11/14/2009, 08:43 AM
(11/14/2009, 05:50 AM)Amherstclane Wrote: Hey there,
First of all, I'm completely new to calculus in any form, so please excuse any completely obvious errors if there are any.
I was just wondering the other day about the derivative of a Power Tower. I tried to treat it as a \( x^n \), and came up with
\( f(a, b) = a \uparrow \uparrow b \)
\( f'(a, b) = (a \uparrow \uparrow b) a^{(a \uparrow \uparrow [b-1]) -1} \)
Is this correct?
Cheers,
Amherst
First a hint: you can enclose your formulas in tex tags like
Code:
[tex]x^n[/tex]And then for the derivative: If you have a function with two arguments you must specify with respect to which variable you are differentiating, e.g. \( \frac{\partial f(a,b)}{\partial a} \).
Before differentiating a whole powertower, let us start with something simpler: What is the derivative of \( x^x \)? You can not simply apply the \( \frac{\partial x^c}{\partial x} = c x^{c-1} \) rule, because this rule is only applicable for \( c \) being a constant.

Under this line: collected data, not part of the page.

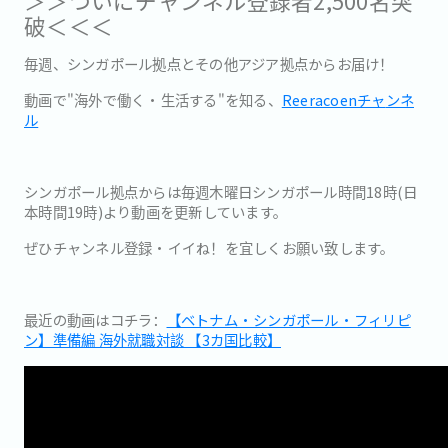
＞＞ついにチャンネル登録者2,500名突
破＜＜＜
毎週、シンガポール拠点とその他アジア拠点からお届け！
動画で"海外で働く・生活する"を知る、
Reeracoenチャ
ンネ
ル
シンガポール拠点からは毎週木曜日シンガポール時間18時(
日
本時間19時)より動画を更新しています。
ぜひチャンネル登録・イイね！を宜しくお願い致します。
最近の動画はコチラ：
【ベトナム・シンガポール・フィリピ
ン】準備編 海外就職対談 【3カ国比較】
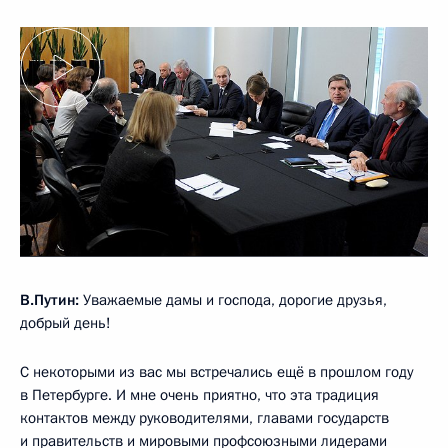
В.Путин:
Уважаемые дамы и господа, дорогие друзья,
добрый день!
С некоторыми из вас мы встречались ещё в прошлом году
в Петербурге. И мне очень приятно, что эта традиция
контактов между руководителями, главами государств
и правительств и мировыми профсоюзными лидерами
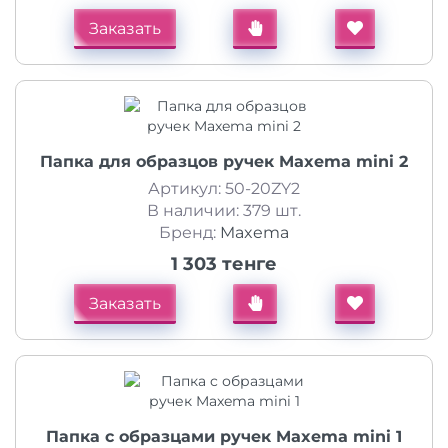
Заказать
Папка для образцов ручек Maxema mini 2
Артикул: 50-20ZY2
В наличии: 379 шт.
Бренд:
Maxema
1 303 тенге
Заказать
Папка c образцами ручек Maxema mini 1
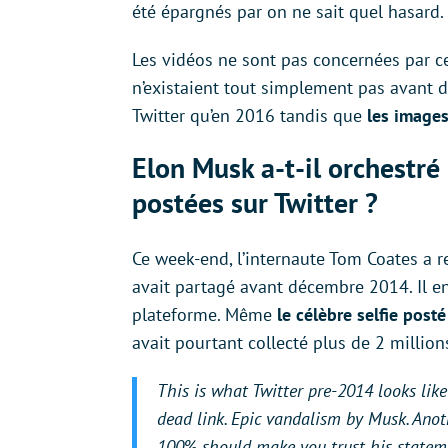
été épargnés par on ne sait quel hasard.
Les vidéos ne sont pas concernées par c
n’existaient tout simplement pas avant d
Twitter qu’en 2016 tandis que
les image
Elon Musk a-t-il orchestré
postées sur Twitter ?
Ce week-end, l’internaute Tom Coates a r
avait partagé avant décembre 2014. Il en
plateforme. Même
le célèbre selfie post
avait pourtant collecté plus de 2 millions
This is what Twitter pre-2014 looks li
dead link. Epic vandalism by Musk. Ano
100% should make you trust his stateme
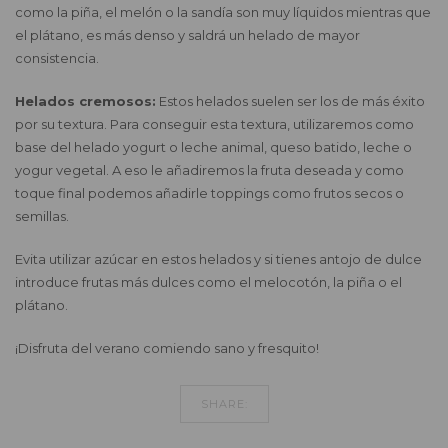
como la piña, el melón o la sandía son muy líquidos mientras que
el plátano, es más denso y saldrá un helado de mayor
consistencia.
Helados cremosos:
Estos helados suelen ser los de más éxito
por su textura. Para conseguir esta textura, utilizaremos como
base del helado yogurt o leche animal, queso batido, leche o
yogur vegetal. A eso le añadiremos la fruta deseada y como
toque final podemos añadirle toppings como frutos secos o
semillas.
Evita utilizar azúcar en estos helados y si tienes antojo de dulce
introduce frutas más dulces como el melocotón, la piña o el
plátano.
¡Disfruta del verano comiendo sano y fresquito!
SHARE:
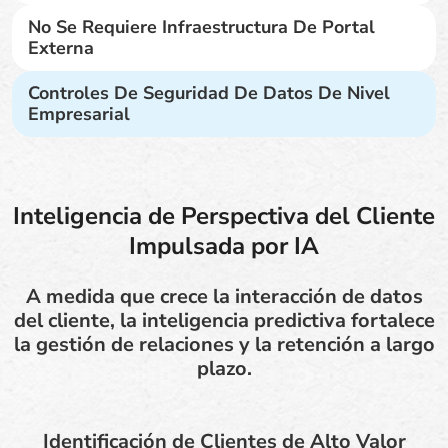
No Se Requiere Infraestructura De Portal
Externa
Controles De Seguridad De Datos De Nivel
Empresarial
Inteligencia de Perspectiva del Cliente
Impulsada por IA
A medida que crece la interacción de datos
del cliente, la inteligencia predictiva fortalece
la gestión de relaciones y la retención a largo
plazo.
Identificación de Clientes de Alto Valor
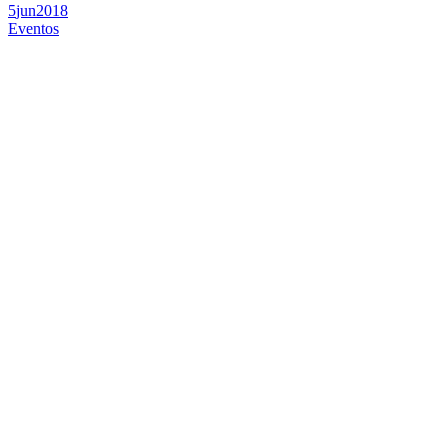
5
jun
2018
Eventos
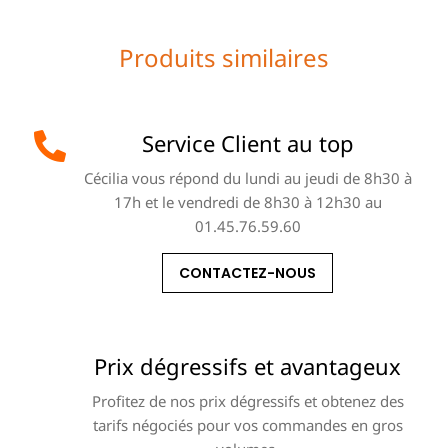
Produits similaires
Service Client au top
Cécilia vous répond du lundi au jeudi de 8h30 à
17h et le vendredi de 8h30 à 12h30 au
01.45.76.59.60
CONTACTEZ-NOUS
Prix dégressifs et avantageux
Profitez de nos prix dégressifs et obtenez des
tarifs négociés pour vos commandes en gros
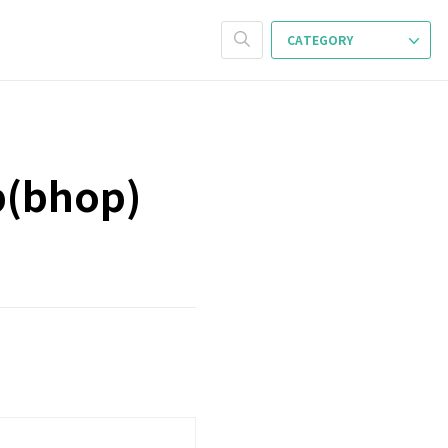
CATEGORY
p(bhop)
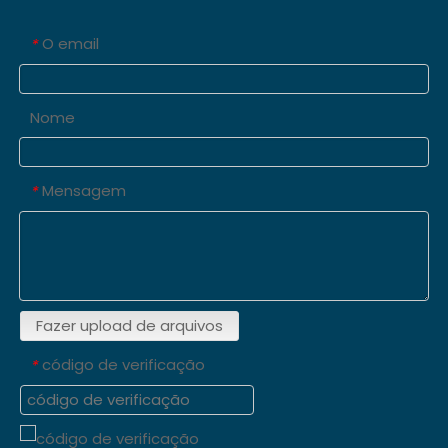
O email
*
Nome
Mensagem
*
Fazer upload de arquivos
código de verificação
*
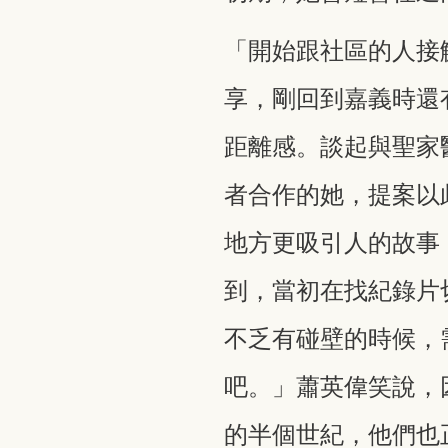
「開始跟社區的人接
享，剛回到嘉義時還
距離感。談起與聖家醫
者合作的她，提案以
地方更吸引人的故事
到，當初在找紀錄片
不乏有碰壁的時候，
吧。」蕭英偉笑說，
的半個世紀，他們也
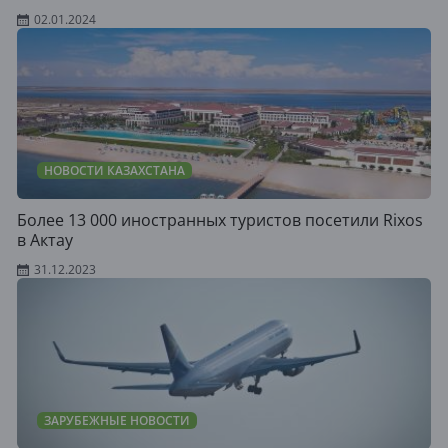
02.01.2024
НОВОСТИ КАЗАХСТАНА
Более 13 000 иностранных туристов посетили Rixos
в Актау
31.12.2023
ЗАРУБЕЖНЫЕ НОВОСТИ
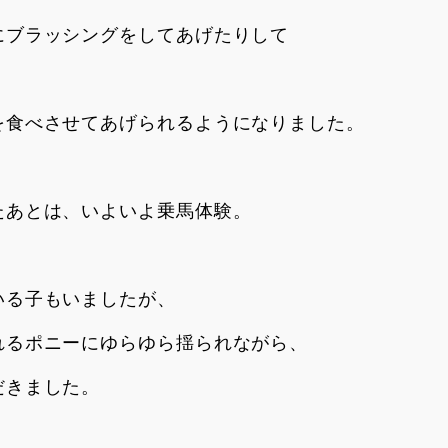
にブラッシングをしてあげたりして
、
を食べさせてあげられるようになりました。
たあとは、いよいよ乗馬体験。
いる子もいましたが、
れるポニーにゆらゆら揺られながら、
だきました。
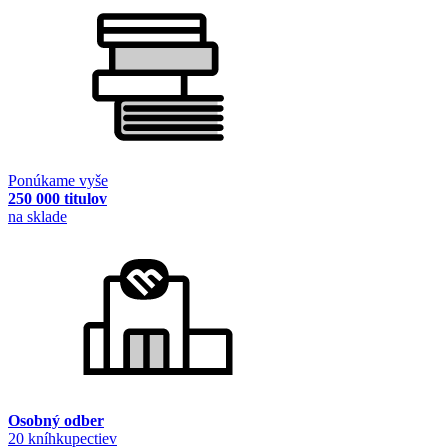
Ponúkame vyše
250 000 titulov
na sklade
Osobný odber
20 kníhkupectiev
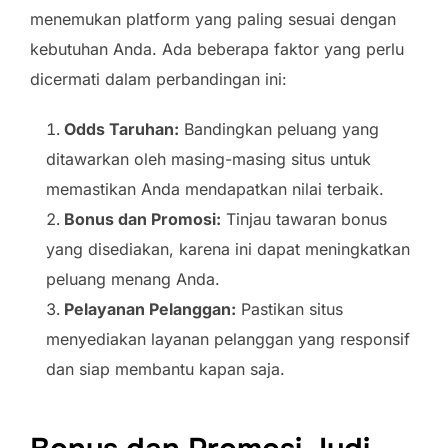
menemukan platform yang paling sesuai dengan
kebutuhan Anda. Ada beberapa faktor yang perlu
dicermati dalam perbandingan ini:
Odds Taruhan:
Bandingkan peluang yang
ditawarkan oleh masing-masing situs untuk
memastikan Anda mendapatkan nilai terbaik.
Bonus dan Promosi:
Tinjau tawaran bonus
yang disediakan, karena ini dapat meningkatkan
peluang menang Anda.
Pelayanan Pelanggan:
Pastikan situs
menyediakan layanan pelanggan yang responsif
dan siap membantu kapan saja.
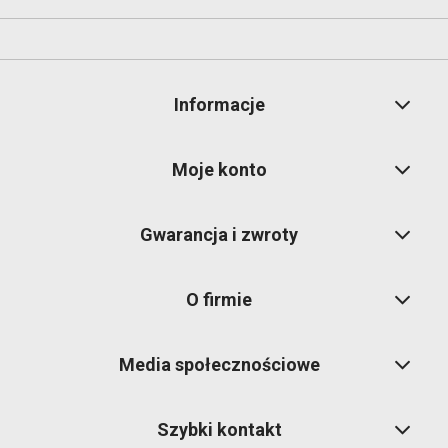
Informacje
Moje konto
Gwarancja i zwroty
O firmie
Media społecznościowe
Szybki kontakt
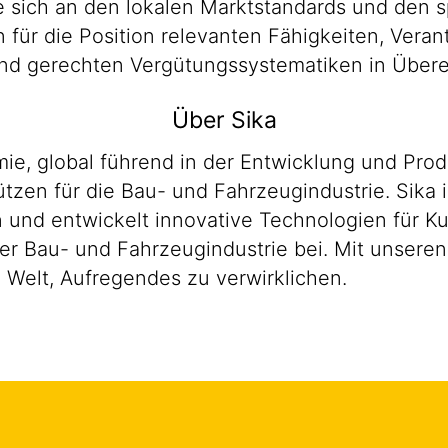
 sich an den lokalen Marktstandards und den s
en für die Position relevanten Fähigkeiten, Ver
n und gerechten Vergütungssystematiken in Übe
Über Sika
emie, global führend in der Entwicklung und P
zen für die Bau- und Fahrzeugindustrie. Sika i
en und entwickelt innovative Technologien für 
er Bau- und Fahrzeugindustrie bei. Mit unsere
 Welt, Aufregendes zu verwirklichen.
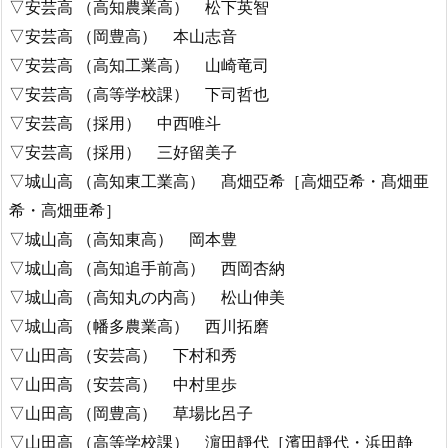
▽安芸高 （高知農業高） 松下英智
▽安芸高 （岡豊高） 本山志音
▽安芸高 （高知工業高） 山崎竜司
▽安芸高 （高等学校課） 下司哲也
▽安芸高 （採用） 中西唯斗
▽安芸高 （採用） 三好留美子
▽城山高 （高知東工業高） 髙畑亞希［高畑亞希・髙畑亜
希・高畑亜希］
▽城山高 （高知東高） 岡本豊
▽城山高 （高知追手前高） 西岡杏納
▽城山高 （高知丸の内高） 松山伸美
▽城山高 （幡多農業高） 西川拓磨
▽山田高 （安芸高） 下村和秀
▽山田高 （安芸高） 中村里歩
▽山田高 （岡豊高） 草場比呂子
▽山田高 （高等学校課） 濵田靜代［濱田靜代・浜田静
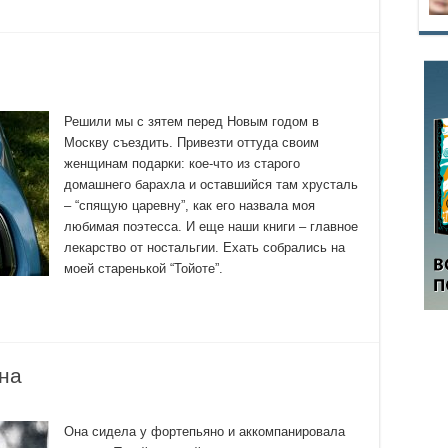
Решили мы с зятем перед Новым годом в
Москву съездить. Привезти оттуда своим
женщинам подарки: кое-что из старого
домашнего барахла и оставшийся там хрусталь
– “спящую царевну”, как его назвала моя
любимая поэтесса. И еще наши книги – главное
лекарство от ностальгии. Ехать собрались на
моей старенькой “Тойоте”.
на
Она сидела у фортепьяно и аккомпанировала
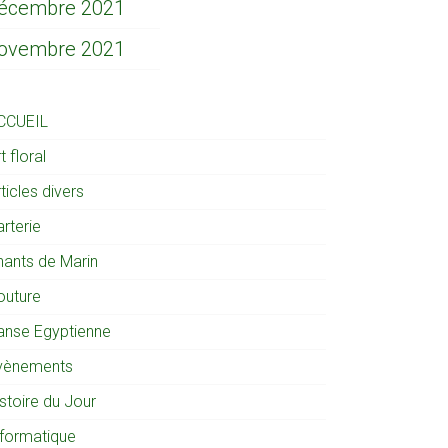
écembre 2021
ovembre 2021
CCUEIL
t floral
ticles divers
rterie
hants de Marin
outure
anse Egyptienne
vènements
stoire du Jour
nformatique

If I slightly change the form and write \( x^x = e^{x \ln(x)} \) you can see that there are several functions involved of which you know the derivative already:
There is \( \exp'(x)=\exp(x) \), \( \ln'(x)=1/x \) and there is a product contained \( (f\cdot g)'(x) = f'(x) g(x) + f(x) g'(x) \), for nested functions you have the chain rule \( \frac{\partial f(g(x))}{\partial x}=f'(g(x)) g'(x) \).
So how can you apply all these rules to compute the derivative of \( x^x \)?